L’atelier que j’anime à Sciences Po avait du reste pour thématique cette année la façon dont on pouvait disrupter la présidentielle française avec une stratégie à la Wikileaks. En pratique, c’est prendre un peu d’avance, car même si les signaux faibles sont évidents et que 2022 se fera sur le modèle disruptif inauguré par la campagne de Donald Trump, la France a traditionnellement un temps de retard sur les USA en matière de technologie. Les présidentielles de 2017 se feront encore sur une approche vieillissante de la façon dont on mène une campagne électorale, tout juste “transformé digitalement” à grand coup de “civic tech”, sur le modèle de ce qui a fait gagner Obama en 2008 et 2012, et de ce qui donnait au camp Clinton l’illusion de posséder une longueur technologique d’avance.
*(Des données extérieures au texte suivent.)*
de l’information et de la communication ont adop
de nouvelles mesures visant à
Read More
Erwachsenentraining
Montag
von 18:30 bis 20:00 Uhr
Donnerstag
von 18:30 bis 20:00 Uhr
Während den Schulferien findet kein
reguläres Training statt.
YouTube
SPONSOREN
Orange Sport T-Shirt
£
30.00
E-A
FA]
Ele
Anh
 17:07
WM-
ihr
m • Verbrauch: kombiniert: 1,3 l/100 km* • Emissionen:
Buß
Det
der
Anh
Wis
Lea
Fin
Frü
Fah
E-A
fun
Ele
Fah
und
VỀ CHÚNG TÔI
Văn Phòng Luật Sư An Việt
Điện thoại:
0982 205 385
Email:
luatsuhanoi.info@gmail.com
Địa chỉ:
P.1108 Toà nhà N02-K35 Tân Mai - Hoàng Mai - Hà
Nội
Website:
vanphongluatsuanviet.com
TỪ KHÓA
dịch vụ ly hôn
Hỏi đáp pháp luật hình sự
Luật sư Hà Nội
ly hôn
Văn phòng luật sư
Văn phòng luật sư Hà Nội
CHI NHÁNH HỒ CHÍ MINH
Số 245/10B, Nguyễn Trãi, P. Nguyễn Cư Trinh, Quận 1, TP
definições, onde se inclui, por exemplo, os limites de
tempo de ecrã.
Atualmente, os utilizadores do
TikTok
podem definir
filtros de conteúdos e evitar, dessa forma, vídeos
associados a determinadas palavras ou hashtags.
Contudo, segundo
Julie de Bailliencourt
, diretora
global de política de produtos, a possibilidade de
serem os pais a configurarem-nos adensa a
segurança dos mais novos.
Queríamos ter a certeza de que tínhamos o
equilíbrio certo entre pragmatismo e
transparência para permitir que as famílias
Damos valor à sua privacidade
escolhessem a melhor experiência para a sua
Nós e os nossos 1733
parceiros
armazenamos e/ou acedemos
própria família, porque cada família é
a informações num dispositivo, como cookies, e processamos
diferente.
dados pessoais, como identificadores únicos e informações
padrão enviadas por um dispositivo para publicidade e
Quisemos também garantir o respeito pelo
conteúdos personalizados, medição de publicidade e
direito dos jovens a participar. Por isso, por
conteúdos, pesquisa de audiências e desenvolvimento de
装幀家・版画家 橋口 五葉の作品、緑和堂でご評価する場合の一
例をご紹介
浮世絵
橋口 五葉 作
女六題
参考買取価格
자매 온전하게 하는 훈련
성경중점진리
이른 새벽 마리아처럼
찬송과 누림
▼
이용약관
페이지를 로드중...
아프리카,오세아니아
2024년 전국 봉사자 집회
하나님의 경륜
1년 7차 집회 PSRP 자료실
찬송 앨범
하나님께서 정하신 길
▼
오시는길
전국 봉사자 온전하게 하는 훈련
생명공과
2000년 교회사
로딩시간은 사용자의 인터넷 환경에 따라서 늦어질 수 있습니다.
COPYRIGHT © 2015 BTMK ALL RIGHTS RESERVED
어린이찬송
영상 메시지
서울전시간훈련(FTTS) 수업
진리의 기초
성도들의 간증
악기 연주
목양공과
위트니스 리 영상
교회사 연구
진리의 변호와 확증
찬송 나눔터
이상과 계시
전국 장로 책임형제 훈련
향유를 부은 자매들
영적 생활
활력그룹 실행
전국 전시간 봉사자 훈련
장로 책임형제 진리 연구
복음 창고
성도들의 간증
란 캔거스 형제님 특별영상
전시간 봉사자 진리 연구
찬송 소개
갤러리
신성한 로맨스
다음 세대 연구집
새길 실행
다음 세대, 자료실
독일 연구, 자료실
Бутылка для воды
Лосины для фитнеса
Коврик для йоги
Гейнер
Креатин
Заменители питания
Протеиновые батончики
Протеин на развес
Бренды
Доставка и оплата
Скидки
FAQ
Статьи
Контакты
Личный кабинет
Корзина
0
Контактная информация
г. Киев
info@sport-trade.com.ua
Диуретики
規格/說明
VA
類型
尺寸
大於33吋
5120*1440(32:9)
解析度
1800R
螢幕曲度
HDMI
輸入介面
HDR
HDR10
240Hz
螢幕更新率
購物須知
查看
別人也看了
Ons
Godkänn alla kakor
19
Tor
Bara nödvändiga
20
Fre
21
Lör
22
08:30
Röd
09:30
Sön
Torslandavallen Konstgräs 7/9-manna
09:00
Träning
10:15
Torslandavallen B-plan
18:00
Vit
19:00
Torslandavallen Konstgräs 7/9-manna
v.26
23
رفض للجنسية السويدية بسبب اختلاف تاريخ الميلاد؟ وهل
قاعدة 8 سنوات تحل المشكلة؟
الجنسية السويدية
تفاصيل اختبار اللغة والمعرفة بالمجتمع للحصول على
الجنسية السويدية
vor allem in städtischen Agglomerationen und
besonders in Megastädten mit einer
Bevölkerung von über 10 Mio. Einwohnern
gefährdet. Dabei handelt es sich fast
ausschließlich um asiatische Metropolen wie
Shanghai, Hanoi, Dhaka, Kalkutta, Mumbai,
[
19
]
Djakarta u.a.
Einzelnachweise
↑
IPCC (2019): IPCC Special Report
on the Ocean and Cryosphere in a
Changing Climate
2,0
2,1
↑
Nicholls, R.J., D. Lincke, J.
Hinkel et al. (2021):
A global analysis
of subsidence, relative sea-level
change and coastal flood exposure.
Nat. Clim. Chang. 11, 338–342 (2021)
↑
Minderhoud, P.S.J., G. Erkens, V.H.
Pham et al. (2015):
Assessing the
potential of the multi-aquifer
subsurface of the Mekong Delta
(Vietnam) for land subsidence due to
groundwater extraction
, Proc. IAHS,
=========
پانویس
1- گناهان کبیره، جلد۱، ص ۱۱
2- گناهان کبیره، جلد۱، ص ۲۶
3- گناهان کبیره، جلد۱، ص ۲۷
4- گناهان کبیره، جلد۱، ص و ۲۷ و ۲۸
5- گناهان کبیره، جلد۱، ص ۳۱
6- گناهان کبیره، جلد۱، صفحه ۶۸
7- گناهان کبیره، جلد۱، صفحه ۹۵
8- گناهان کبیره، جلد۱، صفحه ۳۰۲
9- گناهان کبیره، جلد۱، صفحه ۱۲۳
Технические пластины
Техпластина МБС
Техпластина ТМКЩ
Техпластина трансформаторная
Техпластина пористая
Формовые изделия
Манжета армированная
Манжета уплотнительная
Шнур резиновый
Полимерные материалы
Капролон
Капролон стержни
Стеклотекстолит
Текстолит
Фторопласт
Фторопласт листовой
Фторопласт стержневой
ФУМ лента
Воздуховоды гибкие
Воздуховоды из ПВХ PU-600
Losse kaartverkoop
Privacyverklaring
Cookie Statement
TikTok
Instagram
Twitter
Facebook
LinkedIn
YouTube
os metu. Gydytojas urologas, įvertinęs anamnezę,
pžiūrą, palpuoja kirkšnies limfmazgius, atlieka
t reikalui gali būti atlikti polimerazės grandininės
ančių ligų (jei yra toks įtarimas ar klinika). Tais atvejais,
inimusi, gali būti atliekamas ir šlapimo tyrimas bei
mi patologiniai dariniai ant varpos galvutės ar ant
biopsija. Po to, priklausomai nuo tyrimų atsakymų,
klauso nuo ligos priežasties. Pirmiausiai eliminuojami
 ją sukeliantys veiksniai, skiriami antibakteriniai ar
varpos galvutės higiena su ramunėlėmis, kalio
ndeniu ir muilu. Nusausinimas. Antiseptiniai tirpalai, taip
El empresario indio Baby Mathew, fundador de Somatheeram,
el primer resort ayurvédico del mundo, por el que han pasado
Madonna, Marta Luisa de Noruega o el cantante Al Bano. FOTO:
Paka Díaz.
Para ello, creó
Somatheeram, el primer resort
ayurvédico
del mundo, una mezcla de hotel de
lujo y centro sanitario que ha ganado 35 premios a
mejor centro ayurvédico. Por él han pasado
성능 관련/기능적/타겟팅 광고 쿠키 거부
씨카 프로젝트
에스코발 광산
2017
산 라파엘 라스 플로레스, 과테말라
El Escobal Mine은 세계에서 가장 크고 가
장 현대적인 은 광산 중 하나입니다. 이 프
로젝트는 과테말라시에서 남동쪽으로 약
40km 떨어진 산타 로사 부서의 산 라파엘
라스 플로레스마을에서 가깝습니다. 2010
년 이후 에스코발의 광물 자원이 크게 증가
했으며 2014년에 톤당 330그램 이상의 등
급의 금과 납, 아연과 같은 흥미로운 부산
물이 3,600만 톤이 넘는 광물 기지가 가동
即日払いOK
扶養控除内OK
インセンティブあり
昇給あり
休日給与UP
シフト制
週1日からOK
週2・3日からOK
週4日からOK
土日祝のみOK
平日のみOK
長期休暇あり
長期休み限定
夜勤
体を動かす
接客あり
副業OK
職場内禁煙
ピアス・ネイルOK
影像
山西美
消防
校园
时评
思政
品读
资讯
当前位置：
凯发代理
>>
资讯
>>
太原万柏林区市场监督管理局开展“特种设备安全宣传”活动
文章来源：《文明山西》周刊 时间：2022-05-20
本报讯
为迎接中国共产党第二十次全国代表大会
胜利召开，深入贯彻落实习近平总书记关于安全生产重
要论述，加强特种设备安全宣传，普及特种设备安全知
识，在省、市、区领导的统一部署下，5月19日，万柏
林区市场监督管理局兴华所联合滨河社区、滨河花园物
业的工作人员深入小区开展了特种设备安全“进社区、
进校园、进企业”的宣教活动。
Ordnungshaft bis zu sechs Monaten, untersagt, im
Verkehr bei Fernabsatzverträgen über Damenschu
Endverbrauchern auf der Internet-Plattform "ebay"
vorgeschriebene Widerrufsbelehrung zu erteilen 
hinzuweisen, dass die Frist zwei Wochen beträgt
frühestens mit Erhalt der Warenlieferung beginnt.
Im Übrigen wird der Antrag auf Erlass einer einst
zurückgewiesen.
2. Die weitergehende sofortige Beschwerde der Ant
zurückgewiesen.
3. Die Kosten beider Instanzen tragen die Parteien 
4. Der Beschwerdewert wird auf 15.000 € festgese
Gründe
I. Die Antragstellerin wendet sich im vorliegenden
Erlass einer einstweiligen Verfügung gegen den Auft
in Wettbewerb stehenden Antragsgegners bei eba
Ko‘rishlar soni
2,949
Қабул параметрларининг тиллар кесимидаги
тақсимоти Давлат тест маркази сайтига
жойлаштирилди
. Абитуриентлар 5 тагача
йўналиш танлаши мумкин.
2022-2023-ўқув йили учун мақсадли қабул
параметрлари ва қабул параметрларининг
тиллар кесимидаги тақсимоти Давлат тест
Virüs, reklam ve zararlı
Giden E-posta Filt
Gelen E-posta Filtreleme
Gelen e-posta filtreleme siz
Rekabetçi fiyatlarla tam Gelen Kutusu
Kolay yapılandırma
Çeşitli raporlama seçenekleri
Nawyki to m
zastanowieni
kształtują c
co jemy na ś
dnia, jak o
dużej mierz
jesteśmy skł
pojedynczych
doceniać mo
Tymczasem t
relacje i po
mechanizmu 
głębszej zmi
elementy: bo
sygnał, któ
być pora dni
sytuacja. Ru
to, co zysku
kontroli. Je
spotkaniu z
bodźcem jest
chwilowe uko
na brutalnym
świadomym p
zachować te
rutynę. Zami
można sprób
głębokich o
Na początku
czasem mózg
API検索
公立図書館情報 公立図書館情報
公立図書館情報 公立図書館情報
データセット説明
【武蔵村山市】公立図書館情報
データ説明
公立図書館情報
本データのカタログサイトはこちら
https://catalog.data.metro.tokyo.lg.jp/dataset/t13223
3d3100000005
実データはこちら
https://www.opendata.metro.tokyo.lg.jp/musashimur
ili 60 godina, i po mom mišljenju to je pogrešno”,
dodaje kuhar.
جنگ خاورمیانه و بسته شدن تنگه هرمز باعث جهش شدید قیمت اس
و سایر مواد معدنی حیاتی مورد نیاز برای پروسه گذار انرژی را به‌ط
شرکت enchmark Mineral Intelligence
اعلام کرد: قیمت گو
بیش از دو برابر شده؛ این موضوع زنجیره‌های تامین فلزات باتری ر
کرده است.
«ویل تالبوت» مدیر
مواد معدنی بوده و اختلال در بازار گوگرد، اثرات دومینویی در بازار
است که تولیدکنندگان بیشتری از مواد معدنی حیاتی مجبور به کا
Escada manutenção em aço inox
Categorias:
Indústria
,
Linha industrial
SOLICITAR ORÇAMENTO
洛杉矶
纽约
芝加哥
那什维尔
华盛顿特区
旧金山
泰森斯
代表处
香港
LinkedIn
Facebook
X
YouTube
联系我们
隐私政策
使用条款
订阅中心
Pourquoi enseigner à des étudiants une façon “de disrupter la présidentielle française avec une stratégie à la Wikileaks” ?
Parce qu’il me semble essentiel que les futures générations de décideurs soient conscientes que ce qu’on leur apprend traditionnellement en matière d’internet ne sont que des ombres dans la caverne, et qu’à mon sens, l’enseignement doit permettre de sortir de la caverne afin d’appréhender les choses avec du recul. Je l’enseigne également parce que ces phénomènes sont à l’œuvre depuis plusieurs années et que j’ai eu – très naïvement – l’illusion que les porter à la connaissance du plus grand nombre permettrait de prendre les devants et éviter le pire. Cela fait des années que les gens comme moi annoncent que la surveillance de masse allié à la Big Data détruira la démocratie, j’aurai beaucoup aimé que nous n’en arrivions pas à Trump pour en faire la démonstration.